(Records provided):
>>>>

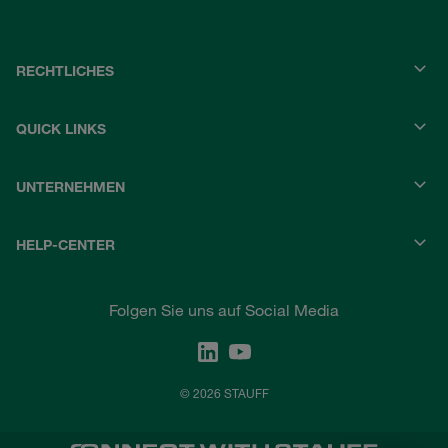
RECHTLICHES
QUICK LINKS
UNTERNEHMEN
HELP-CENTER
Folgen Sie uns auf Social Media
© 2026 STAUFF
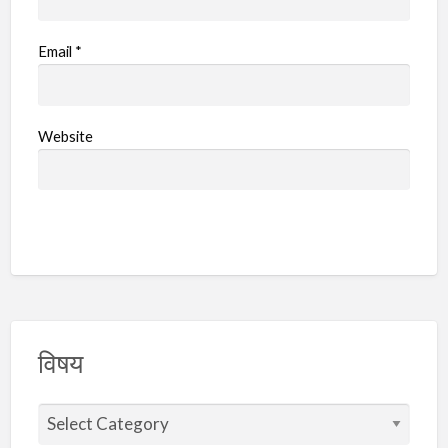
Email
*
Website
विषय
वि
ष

<<<<
>>>>

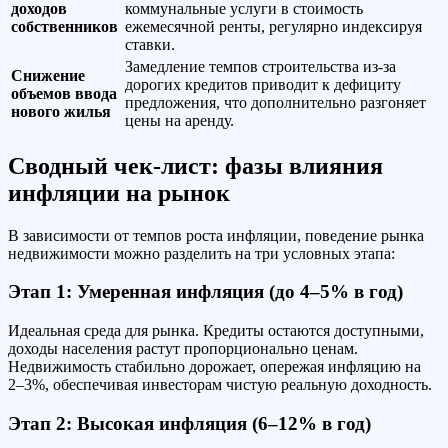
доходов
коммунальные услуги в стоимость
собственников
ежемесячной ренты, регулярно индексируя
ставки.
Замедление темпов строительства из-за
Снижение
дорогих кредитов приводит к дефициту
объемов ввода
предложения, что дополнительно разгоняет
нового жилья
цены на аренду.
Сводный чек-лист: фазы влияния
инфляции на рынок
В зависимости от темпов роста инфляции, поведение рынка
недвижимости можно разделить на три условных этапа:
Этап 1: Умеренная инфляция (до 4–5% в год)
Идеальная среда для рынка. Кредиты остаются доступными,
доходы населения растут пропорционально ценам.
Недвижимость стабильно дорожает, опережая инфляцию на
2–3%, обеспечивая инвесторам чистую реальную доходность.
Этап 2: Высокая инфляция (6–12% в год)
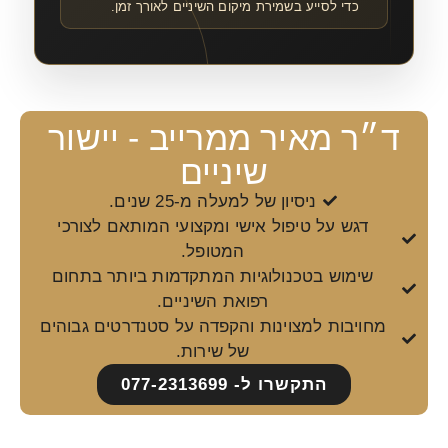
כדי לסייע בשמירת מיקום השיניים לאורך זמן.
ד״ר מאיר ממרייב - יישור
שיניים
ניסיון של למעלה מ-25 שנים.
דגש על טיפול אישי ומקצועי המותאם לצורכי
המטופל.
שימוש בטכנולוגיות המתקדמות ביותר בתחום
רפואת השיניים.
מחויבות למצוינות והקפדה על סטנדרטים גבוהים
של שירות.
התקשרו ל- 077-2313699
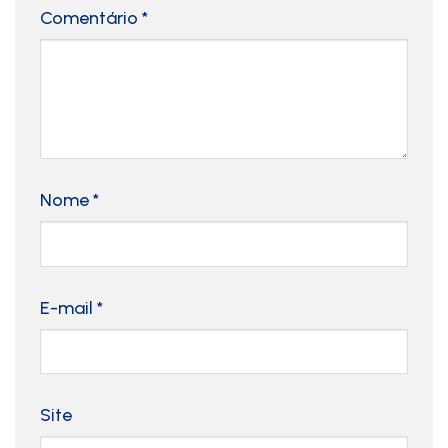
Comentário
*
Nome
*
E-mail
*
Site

<<<<

(Directions for this task):
All lines of the material that contain the string "темпов" are to be copied.

(Exercise output):
Замедление темпов строительства из-за
В зависимости от темпов роста инфляции, поведение рынка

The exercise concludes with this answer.